- [Work request]: Exclude the pictures, then repeat the remaining data exactly.

**** Extracted records

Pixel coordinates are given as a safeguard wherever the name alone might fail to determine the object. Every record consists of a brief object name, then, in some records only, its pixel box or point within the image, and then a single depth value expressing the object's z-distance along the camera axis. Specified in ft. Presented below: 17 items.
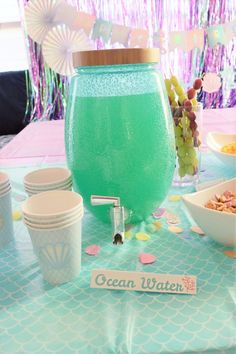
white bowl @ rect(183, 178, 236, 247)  1.77
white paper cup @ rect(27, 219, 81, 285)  1.61
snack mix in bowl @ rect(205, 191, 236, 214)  1.96
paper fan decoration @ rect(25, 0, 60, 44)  2.81
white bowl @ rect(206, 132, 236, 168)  3.15
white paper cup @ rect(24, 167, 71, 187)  2.21
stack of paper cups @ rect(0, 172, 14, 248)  1.99
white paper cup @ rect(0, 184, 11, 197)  1.98
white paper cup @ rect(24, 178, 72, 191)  2.01
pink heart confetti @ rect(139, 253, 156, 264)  1.83
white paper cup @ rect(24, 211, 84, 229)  1.58
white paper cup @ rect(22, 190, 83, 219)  1.82
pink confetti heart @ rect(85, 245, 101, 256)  1.95
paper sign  1.60
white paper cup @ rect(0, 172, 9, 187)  1.98
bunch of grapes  2.59
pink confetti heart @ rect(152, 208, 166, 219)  2.32
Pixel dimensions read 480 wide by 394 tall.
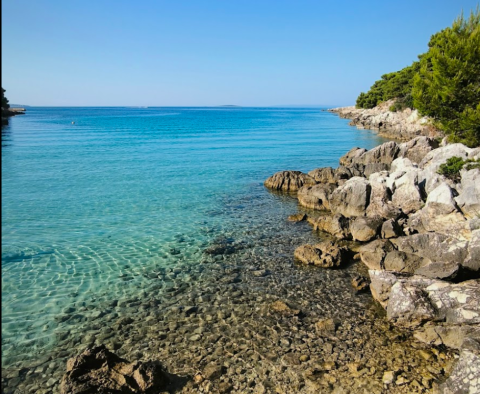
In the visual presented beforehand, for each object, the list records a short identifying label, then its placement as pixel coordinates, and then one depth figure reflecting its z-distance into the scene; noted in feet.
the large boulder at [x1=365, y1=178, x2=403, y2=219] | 58.80
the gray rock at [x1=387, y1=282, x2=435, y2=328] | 32.48
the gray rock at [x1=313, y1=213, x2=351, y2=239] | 56.54
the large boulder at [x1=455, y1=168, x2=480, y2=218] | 48.88
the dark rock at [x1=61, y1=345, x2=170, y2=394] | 25.96
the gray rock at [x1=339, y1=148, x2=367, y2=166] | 110.86
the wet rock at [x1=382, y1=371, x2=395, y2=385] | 26.98
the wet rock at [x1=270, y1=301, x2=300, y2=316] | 35.76
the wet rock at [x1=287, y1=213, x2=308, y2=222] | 64.08
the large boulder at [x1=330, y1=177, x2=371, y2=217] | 64.18
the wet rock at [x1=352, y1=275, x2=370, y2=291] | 40.38
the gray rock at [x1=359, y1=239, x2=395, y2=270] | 44.70
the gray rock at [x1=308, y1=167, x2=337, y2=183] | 88.17
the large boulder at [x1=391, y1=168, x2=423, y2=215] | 60.18
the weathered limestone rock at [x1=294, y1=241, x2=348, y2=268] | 45.88
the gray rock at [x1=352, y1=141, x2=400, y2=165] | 102.83
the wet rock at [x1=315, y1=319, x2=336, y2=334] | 33.05
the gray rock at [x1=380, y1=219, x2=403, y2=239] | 52.70
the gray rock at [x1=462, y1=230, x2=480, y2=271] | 38.99
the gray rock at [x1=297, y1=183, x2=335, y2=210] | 72.33
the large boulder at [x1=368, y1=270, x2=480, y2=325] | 31.76
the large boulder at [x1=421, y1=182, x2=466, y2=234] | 49.49
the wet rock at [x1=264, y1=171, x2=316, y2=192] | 85.71
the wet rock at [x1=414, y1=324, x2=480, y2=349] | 30.25
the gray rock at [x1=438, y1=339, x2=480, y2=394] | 23.65
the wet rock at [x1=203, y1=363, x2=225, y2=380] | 28.02
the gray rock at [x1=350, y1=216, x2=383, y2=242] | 53.78
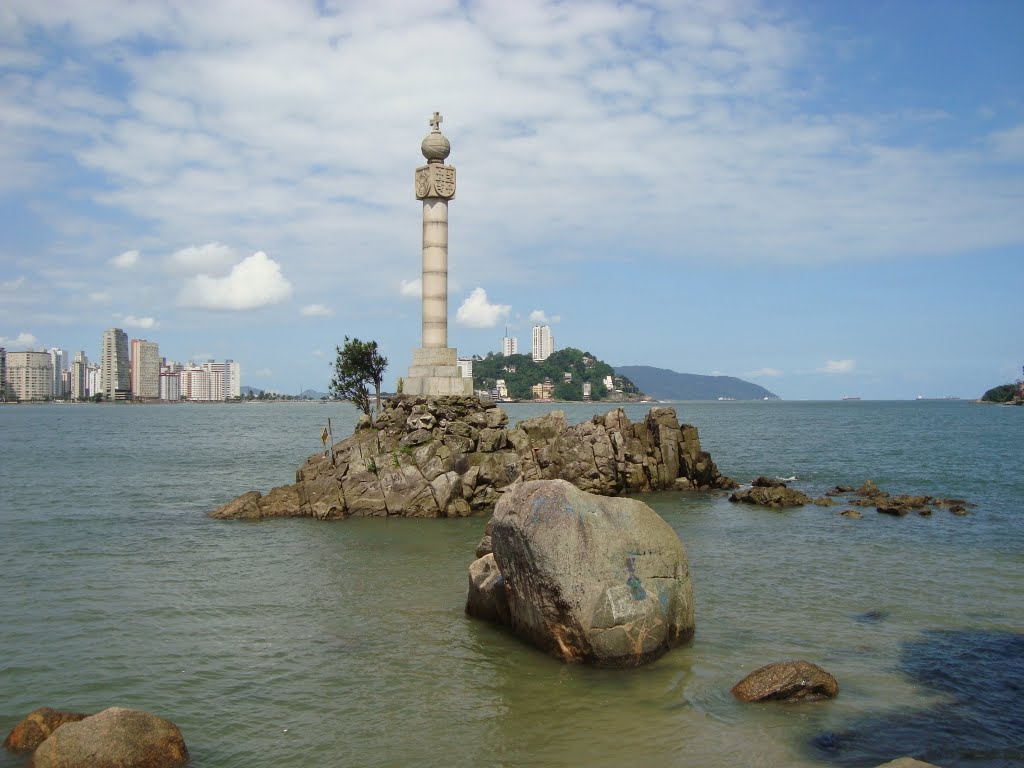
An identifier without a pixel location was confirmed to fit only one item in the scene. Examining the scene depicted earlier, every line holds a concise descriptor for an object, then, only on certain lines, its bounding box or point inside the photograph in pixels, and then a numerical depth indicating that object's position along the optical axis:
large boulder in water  11.75
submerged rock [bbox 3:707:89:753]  9.35
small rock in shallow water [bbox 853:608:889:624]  14.55
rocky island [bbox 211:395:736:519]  28.70
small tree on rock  47.84
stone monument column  32.59
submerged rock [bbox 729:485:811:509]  31.50
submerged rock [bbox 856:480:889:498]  33.75
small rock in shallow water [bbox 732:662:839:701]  10.61
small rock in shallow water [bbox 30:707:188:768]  8.49
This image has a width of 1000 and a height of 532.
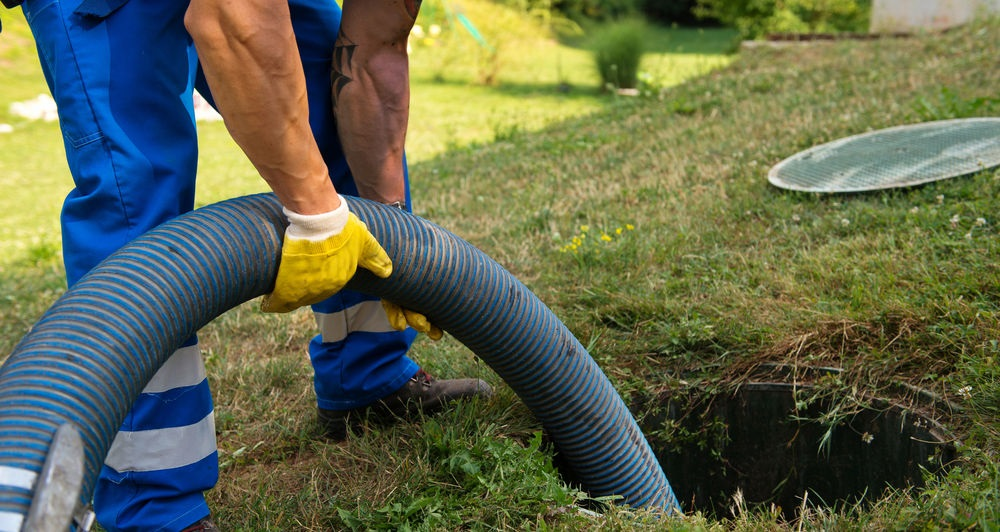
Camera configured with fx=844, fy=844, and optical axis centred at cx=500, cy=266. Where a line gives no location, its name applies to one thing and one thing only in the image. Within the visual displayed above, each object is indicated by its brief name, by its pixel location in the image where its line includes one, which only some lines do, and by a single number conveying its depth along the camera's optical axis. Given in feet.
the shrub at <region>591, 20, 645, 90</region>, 34.86
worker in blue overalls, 5.14
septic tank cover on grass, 11.14
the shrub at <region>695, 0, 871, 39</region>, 45.24
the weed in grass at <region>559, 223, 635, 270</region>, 10.61
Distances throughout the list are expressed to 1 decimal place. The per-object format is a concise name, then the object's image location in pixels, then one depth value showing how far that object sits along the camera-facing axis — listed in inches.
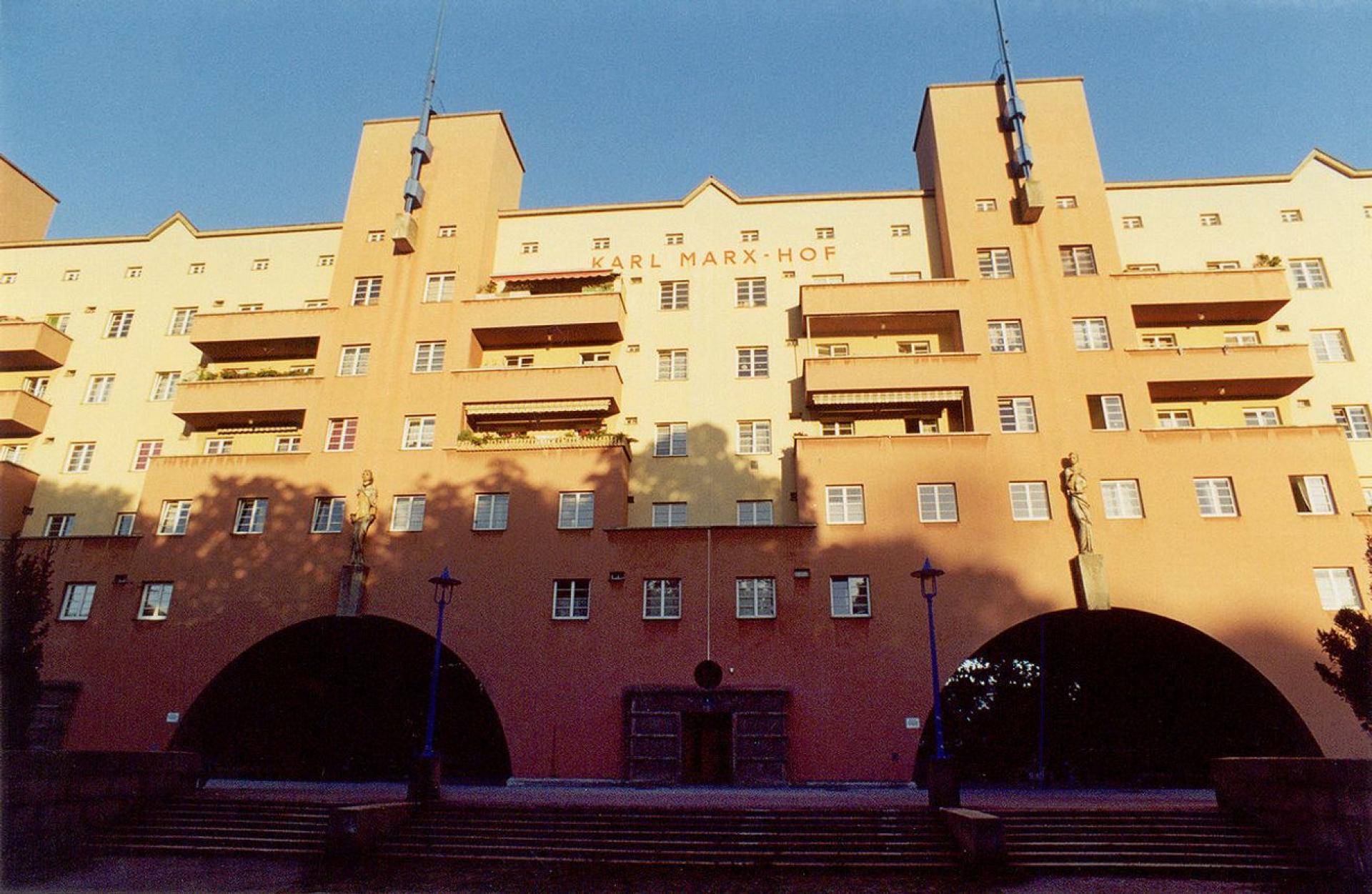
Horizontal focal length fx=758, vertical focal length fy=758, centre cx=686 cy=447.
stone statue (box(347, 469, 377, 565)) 1230.3
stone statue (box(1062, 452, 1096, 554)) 1136.2
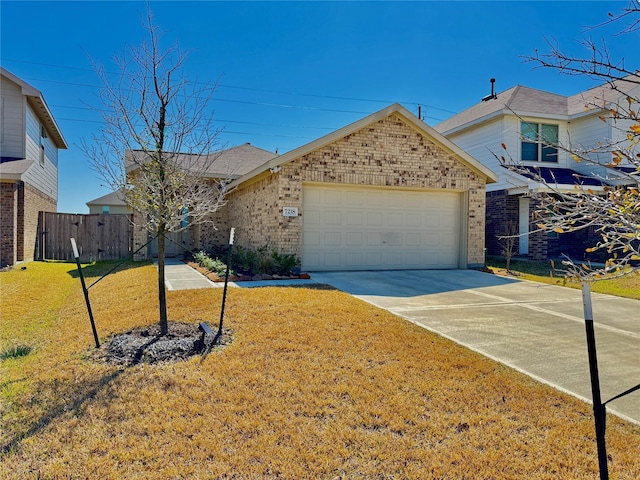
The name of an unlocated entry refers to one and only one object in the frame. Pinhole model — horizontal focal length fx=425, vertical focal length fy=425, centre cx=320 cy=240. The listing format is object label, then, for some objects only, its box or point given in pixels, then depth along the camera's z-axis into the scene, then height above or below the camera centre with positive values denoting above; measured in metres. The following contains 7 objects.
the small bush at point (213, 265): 10.88 -0.82
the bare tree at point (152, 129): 5.45 +1.41
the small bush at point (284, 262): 10.81 -0.65
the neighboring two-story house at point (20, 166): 12.74 +2.19
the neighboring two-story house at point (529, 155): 16.06 +3.40
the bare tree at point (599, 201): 2.22 +0.24
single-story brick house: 11.52 +1.14
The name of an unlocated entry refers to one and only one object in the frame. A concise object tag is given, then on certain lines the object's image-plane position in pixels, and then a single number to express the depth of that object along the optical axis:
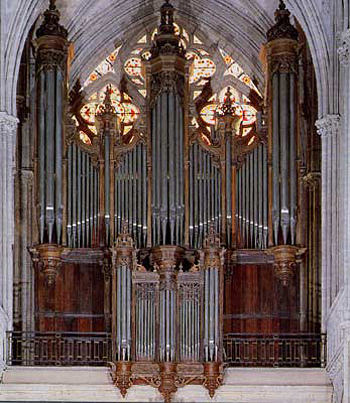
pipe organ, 30.75
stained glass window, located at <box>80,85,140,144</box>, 34.31
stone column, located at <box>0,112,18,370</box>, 28.91
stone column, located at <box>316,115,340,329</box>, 28.80
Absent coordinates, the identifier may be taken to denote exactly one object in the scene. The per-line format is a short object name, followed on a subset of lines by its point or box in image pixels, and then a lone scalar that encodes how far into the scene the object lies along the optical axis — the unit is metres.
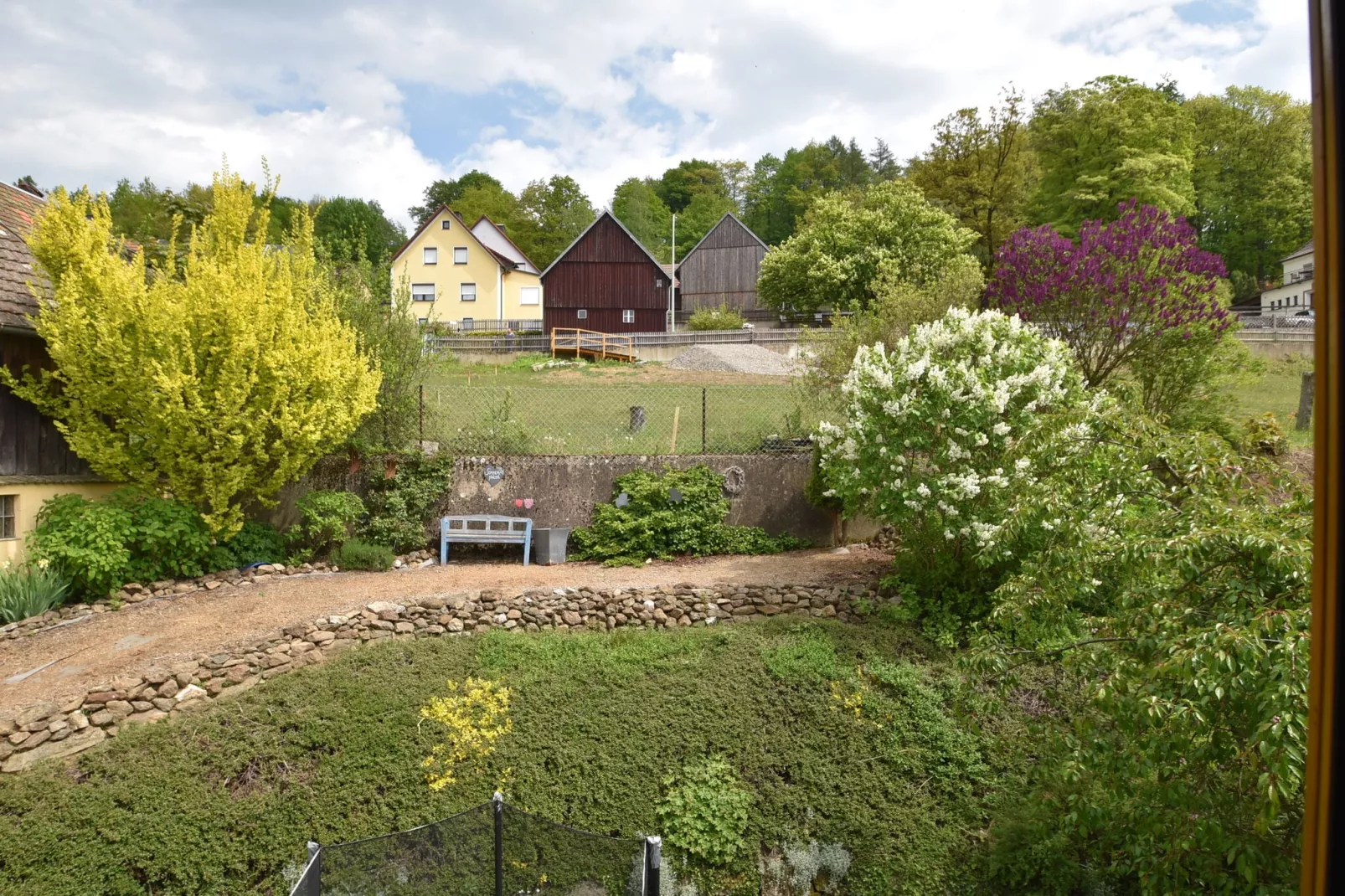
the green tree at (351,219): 49.62
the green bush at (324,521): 11.52
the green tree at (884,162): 75.25
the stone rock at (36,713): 7.06
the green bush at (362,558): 11.44
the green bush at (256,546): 11.38
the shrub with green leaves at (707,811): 6.86
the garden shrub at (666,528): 11.91
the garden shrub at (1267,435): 11.26
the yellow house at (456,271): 41.41
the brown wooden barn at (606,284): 38.22
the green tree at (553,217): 59.59
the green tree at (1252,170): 35.94
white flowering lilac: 8.55
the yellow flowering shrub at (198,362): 9.97
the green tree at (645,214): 58.59
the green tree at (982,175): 32.41
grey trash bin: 11.97
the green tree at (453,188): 67.28
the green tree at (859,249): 30.59
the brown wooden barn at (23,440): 10.59
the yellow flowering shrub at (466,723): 7.28
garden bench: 11.97
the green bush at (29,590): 9.66
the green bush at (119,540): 10.02
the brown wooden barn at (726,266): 45.12
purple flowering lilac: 12.12
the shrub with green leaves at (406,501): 12.07
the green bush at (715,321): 33.78
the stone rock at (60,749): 6.84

********

- [Response area]:
Pixel coordinates are given as a safeguard wherever the name alone might fail to determine the object. Every record consists of a brief object name, then, in some records only, its pixel box or point within the image, and then a single depth value expressing the object's z-distance along the camera axis. Specified in ft. Presented below: 17 items.
white bowl @ rect(183, 178, 236, 247)  1.77
white paper cup @ rect(27, 219, 81, 285)  1.61
snack mix in bowl @ rect(205, 191, 236, 214)  1.96
paper fan decoration @ rect(25, 0, 60, 44)  2.81
white bowl @ rect(206, 132, 236, 168)  3.15
white paper cup @ rect(24, 167, 71, 187)  2.21
stack of paper cups @ rect(0, 172, 14, 248)  1.99
white paper cup @ rect(0, 184, 11, 197)  1.98
white paper cup @ rect(24, 178, 72, 191)  2.01
pink heart confetti @ rect(139, 253, 156, 264)  1.83
white paper cup @ rect(24, 211, 84, 229)  1.58
white paper cup @ rect(22, 190, 83, 219)  1.82
pink confetti heart @ rect(85, 245, 101, 256)  1.95
paper sign  1.60
white paper cup @ rect(0, 172, 9, 187)  1.98
bunch of grapes  2.59
pink confetti heart @ rect(152, 208, 166, 219)  2.32
Pixel dimensions read 480 wide by 394 tall.
In the visual presented beforehand, for each object, the list records a short identifying label, then its placement as pixel coordinates, and then one depth figure reflecting its z-distance into the scene; noted in feet.
the large boulder at [x1=365, y1=178, x2=403, y2=219] | 58.80
the gray rock at [x1=387, y1=282, x2=435, y2=328] | 32.48
the gray rock at [x1=313, y1=213, x2=351, y2=239] | 56.54
the large boulder at [x1=455, y1=168, x2=480, y2=218] | 48.88
the dark rock at [x1=61, y1=345, x2=170, y2=394] | 25.96
the gray rock at [x1=339, y1=148, x2=367, y2=166] | 110.86
the wet rock at [x1=382, y1=371, x2=395, y2=385] | 26.98
the wet rock at [x1=270, y1=301, x2=300, y2=316] | 35.76
the wet rock at [x1=287, y1=213, x2=308, y2=222] | 64.08
the large boulder at [x1=330, y1=177, x2=371, y2=217] | 64.18
the wet rock at [x1=352, y1=275, x2=370, y2=291] | 40.38
the gray rock at [x1=359, y1=239, x2=395, y2=270] | 44.70
the gray rock at [x1=308, y1=167, x2=337, y2=183] | 88.17
the large boulder at [x1=391, y1=168, x2=423, y2=215] | 60.18
the weathered limestone rock at [x1=294, y1=241, x2=348, y2=268] | 45.88
the gray rock at [x1=352, y1=141, x2=400, y2=165] | 102.83
the wet rock at [x1=315, y1=319, x2=336, y2=334] | 33.05
the gray rock at [x1=380, y1=219, x2=403, y2=239] | 52.70
the gray rock at [x1=462, y1=230, x2=480, y2=271] | 38.99
the gray rock at [x1=297, y1=183, x2=335, y2=210] | 72.33
the large boulder at [x1=368, y1=270, x2=480, y2=325] | 31.76
the large boulder at [x1=421, y1=182, x2=466, y2=234] | 49.49
the wet rock at [x1=264, y1=171, x2=316, y2=192] | 85.71
the wet rock at [x1=414, y1=324, x2=480, y2=349] | 30.25
the gray rock at [x1=438, y1=339, x2=480, y2=394] | 23.65
the wet rock at [x1=203, y1=363, x2=225, y2=380] | 28.02
the gray rock at [x1=350, y1=216, x2=383, y2=242] | 53.78
An identifier without a pixel location was confirmed to fit only one item in the scene. Examining the scene depicted earlier, every line holds a concise descriptor for an object, then, only on certain lines, its bounding box or point inside the photograph in pixels, and then a numerical depth indicating that object's position along the optical axis:
large boulder in water  11.75
submerged rock [bbox 3:707:89:753]  9.35
small rock in shallow water [bbox 853:608:889:624]  14.55
rocky island [bbox 211:395:736:519]  28.70
small tree on rock  47.84
stone monument column  32.59
submerged rock [bbox 729:485:811:509]  31.50
submerged rock [bbox 856:480:889:498]  33.75
small rock in shallow water [bbox 732:662:839:701]  10.61
small rock in shallow water [bbox 30:707:188:768]  8.49
This image has a width of 1000 and a height of 532.
Camera configured with fx=844, fy=844, and optical axis centred at cx=500, cy=266. Where a line gives no location, its name applies to one thing and one thing only in the image. Within the visual displayed above, each object is indicated by its brief name, by its pixel location in the image where its line includes one, which only some lines do, and by a single number conveying its depth along the camera's optical axis. Given in feet.
the shrub at <region>591, 20, 645, 90</region>, 34.86
worker in blue overalls, 5.14
septic tank cover on grass, 11.14
the shrub at <region>695, 0, 871, 39</region>, 45.24
the weed in grass at <region>559, 223, 635, 270</region>, 10.61
Distances throughout the list are expressed to 1 decimal place. The per-object format is a concise name, then the object's image location in pixels, then one depth value showing how far that object sits along the camera-facing axis — listed in inches.
Horizontal focal length fx=758, vertical focal length fy=758, centre cx=686 cy=447.
stone statue (box(347, 469, 377, 565)) 1230.3
stone statue (box(1062, 452, 1096, 554)) 1136.2
The name of an unlocated entry refers to one and only one object in the frame. Pinhole model — horizontal focal length fx=425, vertical focal length fy=425, centre cx=320 cy=240. The listing format is object label, then, for some objects only, its box or point given in pixels, then depth along the camera's z-axis into the scene, then height above or below the camera centre with positive values denoting above; measured in metres. The following contains 7 objects.
the small bush at point (213, 265): 10.88 -0.82
the bare tree at point (152, 129): 5.45 +1.41
the small bush at point (284, 262): 10.81 -0.65
the neighboring two-story house at point (20, 166): 12.74 +2.19
the neighboring two-story house at point (529, 155): 16.06 +3.40
the bare tree at point (599, 201): 2.22 +0.24
single-story brick house: 11.52 +1.14
The name of an unlocated entry refers to one and only one object in the frame. A concise object tag is given, then on certain lines the object's image-plane position in pixels, and then a single number to express the depth of that object along the optical axis:
pipe organ, 30.75
stained glass window, located at <box>80,85,140,144</box>, 34.31
stone column, located at <box>0,112,18,370</box>, 28.91
stone column, located at <box>316,115,340,329</box>, 28.80
Absent coordinates, the identifier may be taken to denote exactly one object in the scene. The per-line format is a short object name, followed on a subset of lines by its point or box in image pixels, and then a lone scalar that encodes how far into the scene the object lies along the optical axis — the unit is metres.
the green tree at (351,219): 49.62
the green bush at (324,521): 11.52
the green tree at (884,162): 75.25
the stone rock at (36,713): 7.06
the green bush at (362,558): 11.44
the green bush at (256,546): 11.38
the shrub with green leaves at (707,811): 6.86
the garden shrub at (666,528): 11.91
the garden shrub at (1267,435): 11.26
the yellow house at (456,271): 41.41
the brown wooden barn at (606,284): 38.22
the green tree at (553,217): 59.59
the green tree at (1252,170): 35.94
white flowering lilac: 8.55
the yellow flowering shrub at (198,362): 9.97
the green tree at (645,214): 58.59
the green tree at (982,175): 32.41
grey trash bin: 11.97
the green tree at (453,188): 67.28
the green tree at (859,249): 30.59
the brown wooden barn at (23,440): 10.59
the yellow flowering shrub at (466,723): 7.28
garden bench: 11.97
the green bush at (29,590): 9.66
the green bush at (119,540): 10.02
the brown wooden barn at (726,266): 45.12
purple flowering lilac: 12.12
the shrub with green leaves at (406,501): 12.07
the green bush at (715,321): 33.78
the stone rock at (60,749): 6.84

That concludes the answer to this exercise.